La liste de la centaine de bénéficiaires du fonds de soutien aux médias « d’information sociale de proximité » vient d’être dévoilée. Analyse et décryptage. Par Sébastien Boistel, du Ravi et de MédiasCitoyens PACA.

Qui a dit qu’il ne se passait rien en été ? Fin juin, Jérôme Bouvier, en charge des médias « pas pareils » au ministère de la Culture, a tiré sa révérence, remplacé par Sophie Lecointe. Et c’est début août qu’a été dévoilée la liste de bénéficiaires du « fonds de soutien aux médias d’information sociale de proximité » mis en place cette année par le ministère dans le sillage de la mobilisation du « tiers secteur médiatique » après les événements de « Charlie ». Un an après l’appel à projets préfigurant ce fonds qui vit 114 structures – sur 462 prétendants – se partager un million d’euros, là, sur 269 candidats, 108 médias se voient accorder une aide allant jusqu’à 18 000 euros, pour un total de 1,3 millions d’euros et non 1,5 comme annoncé.

Alors que la dotation initiale était des plus modestes, que le ministère ne distribue pas l’ensemble de l’enveloppe fait déjà grincer des dents. La faute à un gel global des dotations de l’Etat, ce qu’on appelle dans les ministères la « réserve de précaution ». Existe toutefois une « liste complémentaire » d’une vingtaine de médias qui pourront – sur la base d’un recours gracieux – se partager d’ici la fin de l’année les 8 % restants. A condition qu’ils n’aient pas été dépensés autrement !

En attendant, s’il y a presque moitié moins de candidats et à peu près autant de dossiers sélectionnés, les sommes allouées sont, pour plus de la moitié des structures, de 9 000 euros et, pour près de 40 % d’entre elles, de 18 750 euros (le Ravi est parmi eux), 40 % des médias aidés en 2016 l’ayant déjà été en 2015. Comme on le voit en Paca, si l’on passe de 8 à 12 bénéficiaires (mais de 40 à 30 candidats), il n’y a que 5 médias à bénéficier du fonds après avoir été retenus pour l’appel à projet.
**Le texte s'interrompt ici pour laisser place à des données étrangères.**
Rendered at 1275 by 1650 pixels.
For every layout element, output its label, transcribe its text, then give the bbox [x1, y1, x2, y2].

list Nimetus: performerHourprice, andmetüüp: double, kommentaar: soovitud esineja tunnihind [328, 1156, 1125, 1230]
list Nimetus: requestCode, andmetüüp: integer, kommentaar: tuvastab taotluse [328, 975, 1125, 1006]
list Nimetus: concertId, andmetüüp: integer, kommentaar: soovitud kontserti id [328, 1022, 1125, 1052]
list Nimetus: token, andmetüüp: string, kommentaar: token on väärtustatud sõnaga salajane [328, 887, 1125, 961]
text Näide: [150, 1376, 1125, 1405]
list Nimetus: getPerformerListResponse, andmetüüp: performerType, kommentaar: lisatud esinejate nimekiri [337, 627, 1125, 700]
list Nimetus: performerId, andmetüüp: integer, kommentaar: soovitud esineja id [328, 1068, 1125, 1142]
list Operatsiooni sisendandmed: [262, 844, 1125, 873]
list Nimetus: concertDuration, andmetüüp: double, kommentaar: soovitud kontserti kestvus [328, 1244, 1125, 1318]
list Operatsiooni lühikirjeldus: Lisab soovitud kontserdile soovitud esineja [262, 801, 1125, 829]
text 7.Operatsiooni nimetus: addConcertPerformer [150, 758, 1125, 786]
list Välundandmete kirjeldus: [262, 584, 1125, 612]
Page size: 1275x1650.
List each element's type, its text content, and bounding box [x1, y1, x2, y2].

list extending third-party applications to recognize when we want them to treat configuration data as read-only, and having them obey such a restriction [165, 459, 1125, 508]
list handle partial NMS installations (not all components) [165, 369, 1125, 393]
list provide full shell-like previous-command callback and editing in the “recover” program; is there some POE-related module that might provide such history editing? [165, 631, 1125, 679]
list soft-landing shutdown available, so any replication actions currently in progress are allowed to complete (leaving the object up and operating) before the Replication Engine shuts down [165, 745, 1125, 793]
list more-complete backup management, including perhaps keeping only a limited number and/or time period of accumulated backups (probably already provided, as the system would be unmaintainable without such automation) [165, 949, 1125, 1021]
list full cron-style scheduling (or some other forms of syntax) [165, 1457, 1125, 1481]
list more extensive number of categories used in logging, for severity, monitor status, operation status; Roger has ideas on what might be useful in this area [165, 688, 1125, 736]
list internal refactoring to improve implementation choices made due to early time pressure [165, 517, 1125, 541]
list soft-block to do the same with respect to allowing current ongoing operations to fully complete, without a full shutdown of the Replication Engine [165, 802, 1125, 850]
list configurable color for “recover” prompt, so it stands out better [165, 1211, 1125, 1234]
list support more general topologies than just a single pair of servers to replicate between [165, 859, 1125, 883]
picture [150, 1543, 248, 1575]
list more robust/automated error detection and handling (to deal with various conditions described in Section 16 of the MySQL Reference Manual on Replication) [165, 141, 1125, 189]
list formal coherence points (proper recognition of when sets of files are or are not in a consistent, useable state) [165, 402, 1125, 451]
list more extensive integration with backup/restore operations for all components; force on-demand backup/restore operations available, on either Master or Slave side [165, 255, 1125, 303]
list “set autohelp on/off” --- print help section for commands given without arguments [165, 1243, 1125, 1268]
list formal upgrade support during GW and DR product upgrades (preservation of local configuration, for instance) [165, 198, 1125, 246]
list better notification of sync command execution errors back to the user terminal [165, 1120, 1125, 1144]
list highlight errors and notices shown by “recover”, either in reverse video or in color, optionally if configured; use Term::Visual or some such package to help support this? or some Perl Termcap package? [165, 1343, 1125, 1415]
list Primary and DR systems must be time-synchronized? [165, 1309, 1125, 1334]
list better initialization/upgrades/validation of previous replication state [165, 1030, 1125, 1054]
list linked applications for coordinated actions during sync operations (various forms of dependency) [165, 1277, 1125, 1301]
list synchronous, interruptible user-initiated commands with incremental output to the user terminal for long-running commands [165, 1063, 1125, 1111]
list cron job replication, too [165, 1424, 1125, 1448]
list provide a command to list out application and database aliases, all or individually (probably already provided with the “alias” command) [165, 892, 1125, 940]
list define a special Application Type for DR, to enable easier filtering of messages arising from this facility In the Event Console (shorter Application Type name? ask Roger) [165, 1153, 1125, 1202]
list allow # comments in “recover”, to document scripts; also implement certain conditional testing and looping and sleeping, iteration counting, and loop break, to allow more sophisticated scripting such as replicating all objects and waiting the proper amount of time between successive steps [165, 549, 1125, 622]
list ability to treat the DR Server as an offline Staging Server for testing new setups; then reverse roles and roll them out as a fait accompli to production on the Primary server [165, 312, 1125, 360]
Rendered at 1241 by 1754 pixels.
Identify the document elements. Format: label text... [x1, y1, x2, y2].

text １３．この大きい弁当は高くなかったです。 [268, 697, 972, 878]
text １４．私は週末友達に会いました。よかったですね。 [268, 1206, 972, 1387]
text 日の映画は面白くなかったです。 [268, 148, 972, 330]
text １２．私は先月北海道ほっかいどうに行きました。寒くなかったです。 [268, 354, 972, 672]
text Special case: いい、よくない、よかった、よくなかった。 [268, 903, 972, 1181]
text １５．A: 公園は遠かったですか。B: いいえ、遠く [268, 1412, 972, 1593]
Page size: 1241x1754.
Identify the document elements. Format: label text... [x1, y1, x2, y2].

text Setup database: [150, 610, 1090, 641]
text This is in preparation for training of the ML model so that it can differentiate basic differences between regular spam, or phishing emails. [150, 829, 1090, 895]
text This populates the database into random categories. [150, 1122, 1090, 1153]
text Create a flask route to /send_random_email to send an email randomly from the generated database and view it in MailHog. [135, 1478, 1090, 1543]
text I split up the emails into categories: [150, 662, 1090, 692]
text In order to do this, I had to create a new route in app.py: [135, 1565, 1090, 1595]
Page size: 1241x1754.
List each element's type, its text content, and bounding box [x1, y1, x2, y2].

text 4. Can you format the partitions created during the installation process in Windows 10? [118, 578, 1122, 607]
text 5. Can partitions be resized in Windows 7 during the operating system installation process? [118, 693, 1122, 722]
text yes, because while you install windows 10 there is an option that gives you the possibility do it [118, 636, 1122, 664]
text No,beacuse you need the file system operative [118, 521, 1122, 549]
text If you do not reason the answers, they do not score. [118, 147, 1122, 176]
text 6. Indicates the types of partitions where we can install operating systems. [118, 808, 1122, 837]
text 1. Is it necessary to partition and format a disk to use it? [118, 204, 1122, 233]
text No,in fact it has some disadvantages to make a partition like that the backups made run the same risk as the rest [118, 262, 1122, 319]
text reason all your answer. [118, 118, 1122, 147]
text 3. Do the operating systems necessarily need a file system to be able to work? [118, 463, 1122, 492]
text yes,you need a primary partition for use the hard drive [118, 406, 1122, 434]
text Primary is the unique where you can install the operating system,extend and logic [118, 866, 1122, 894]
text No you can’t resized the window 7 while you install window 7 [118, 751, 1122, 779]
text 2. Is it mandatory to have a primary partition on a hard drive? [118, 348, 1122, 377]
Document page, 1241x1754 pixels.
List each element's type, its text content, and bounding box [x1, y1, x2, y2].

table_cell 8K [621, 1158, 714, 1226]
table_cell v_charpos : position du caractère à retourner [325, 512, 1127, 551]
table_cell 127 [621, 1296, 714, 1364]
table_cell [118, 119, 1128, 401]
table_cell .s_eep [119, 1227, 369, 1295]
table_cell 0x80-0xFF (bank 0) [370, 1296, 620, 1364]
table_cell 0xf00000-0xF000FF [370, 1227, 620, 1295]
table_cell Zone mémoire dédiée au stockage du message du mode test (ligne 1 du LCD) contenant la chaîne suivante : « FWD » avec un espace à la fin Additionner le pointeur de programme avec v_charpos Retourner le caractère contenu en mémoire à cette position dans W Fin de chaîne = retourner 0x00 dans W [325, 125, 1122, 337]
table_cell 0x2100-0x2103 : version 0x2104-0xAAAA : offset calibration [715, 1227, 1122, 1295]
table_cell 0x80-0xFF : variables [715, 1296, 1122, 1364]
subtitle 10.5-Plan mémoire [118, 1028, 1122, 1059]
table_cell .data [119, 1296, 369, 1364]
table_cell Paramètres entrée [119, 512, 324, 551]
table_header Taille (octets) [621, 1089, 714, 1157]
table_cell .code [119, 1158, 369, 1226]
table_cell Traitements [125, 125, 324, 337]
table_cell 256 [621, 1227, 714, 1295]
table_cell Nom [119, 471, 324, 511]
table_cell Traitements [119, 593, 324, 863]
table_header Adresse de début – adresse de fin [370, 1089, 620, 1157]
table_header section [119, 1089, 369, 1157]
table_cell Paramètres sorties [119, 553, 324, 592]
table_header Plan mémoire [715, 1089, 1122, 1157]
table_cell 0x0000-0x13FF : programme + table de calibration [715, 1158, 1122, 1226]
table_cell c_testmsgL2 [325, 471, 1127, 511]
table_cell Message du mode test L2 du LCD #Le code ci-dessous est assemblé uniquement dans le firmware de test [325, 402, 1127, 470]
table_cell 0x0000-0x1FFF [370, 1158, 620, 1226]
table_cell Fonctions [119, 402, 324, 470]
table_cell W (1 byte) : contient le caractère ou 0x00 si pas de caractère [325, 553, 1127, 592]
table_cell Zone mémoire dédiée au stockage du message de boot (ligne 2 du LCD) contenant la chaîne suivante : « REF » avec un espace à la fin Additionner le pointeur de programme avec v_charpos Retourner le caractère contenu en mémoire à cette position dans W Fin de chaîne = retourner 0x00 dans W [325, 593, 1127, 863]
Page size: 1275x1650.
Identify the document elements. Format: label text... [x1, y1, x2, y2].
Au-delà donc des 3 structures sur « liste complémentaire », il y a une majorité de « nouveaux ». Pour la plupart, des acteurs déjà bien installés (comme Anonymal) mais aussi des structures plus jeunes (La Gazette de la Roug’, Ressources Magazine).

A la lecture du décret et de la liste des bénéficiaires, d’aucuns s’interrogent. Qu’est-ce qui prime : la qualité journalistique, l’ancrage territorial, la participation des habitants ? Mais aussi la solidité des structures ? Un peu tout ça, nous dit-on. Après une pré-sélection des Directions régionales de la culture (Drac), un comité « informel » s’est chargé des arbitrages, en privilégiant ceux qui répondaient à tous les critères sans écarter forcément les autres.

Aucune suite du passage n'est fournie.